L.J. called me a few days later. He said that his was the first thank-you note in the history of the dealership. The managers open the mail, and then pass on all acceptable communications to the sales team. Evidently, my note was circulated through the ranks, and as a result, L.J. was mercilessly teased. But I’ll bet that every one of his peers looked at him differently after that.

Encounters like these give me pause. Are we really living in an age where the only feedback loops of closure are complaints? How did we get to a place where we have mutually agreed that what’s worth mentioning is what’s wrong? Possibly, broadcast news has trained us for this. Or therapy. Maybe the legal system. But I’m less interested in what has washed us up on this shore of mutual wonderlessness than I am in floating on my back through the oceanic mystery of appreciation. It seems to me that when our focus is on solving problems, we are most likely to see problems. When our focus is on celebrating goodness, we are likely to tune into what is good.

I think I first stumbled into this concept of intentional goodness when I read Charlotte’s Web as a small child. As you probably know, in this story a message woven into a spider’s web saves a pig’s life. “Special Pig,” as told by Charlotte, changed the way the world experienced Wilbur, while changing the lens through which he saw himself.

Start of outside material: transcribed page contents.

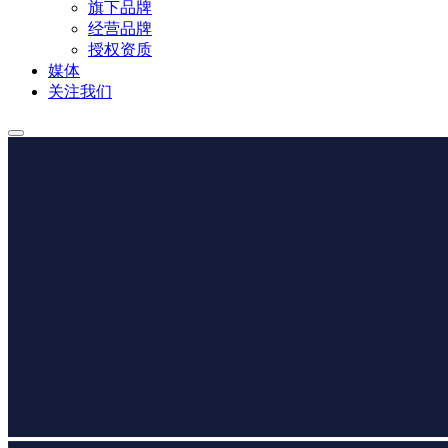
旗下品牌
经营品牌
授权资质
媒体
关注我们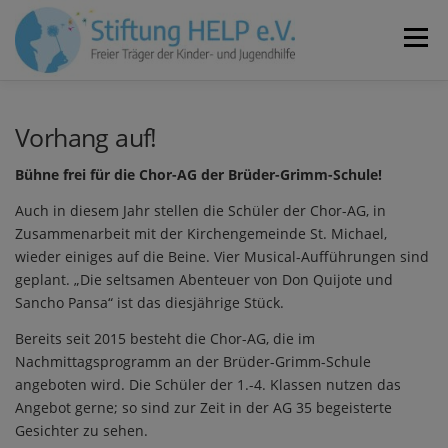
Zum
Inhalt
Menü
springen
VEREIN
NEUIGKEITEN
JOBS
KONTAKT
Vorhang auf!
Bühne frei für die Chor-AG der Brüder-Grimm-Schule!
SPENDEN
Auch in diesem Jahr stellen die Schüler der Chor-AG, in
Zusammenarbeit mit der Kirchengemeinde St. Michael,
wieder einiges auf die Beine. Vier Musical-Aufführungen sind
geplant. „Die seltsamen Abenteuer von Don Quijote und
Sancho Pansa“ ist das diesjährige Stück.
Bereits seit 2015 besteht die Chor-AG, die im
Nachmittagsprogramm an der Brüder-Grimm-Schule
angeboten wird. Die Schüler der 1.-4. Klassen nutzen das
Angebot gerne; so sind zur Zeit in der AG 35 begeisterte
Gesichter zu sehen.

I would like to thank Charlotte for teaching me that just one word of appreciation can liberate hope from hopelessness and unlock life from death. And I would like to thank my mother for bringing to my life a discipline of acknowledging what is good. Like Wilbur, through the mirror of language, I have learned to find myself worthy. One note of gratitude at a time, I am claiming a place for myself in this world.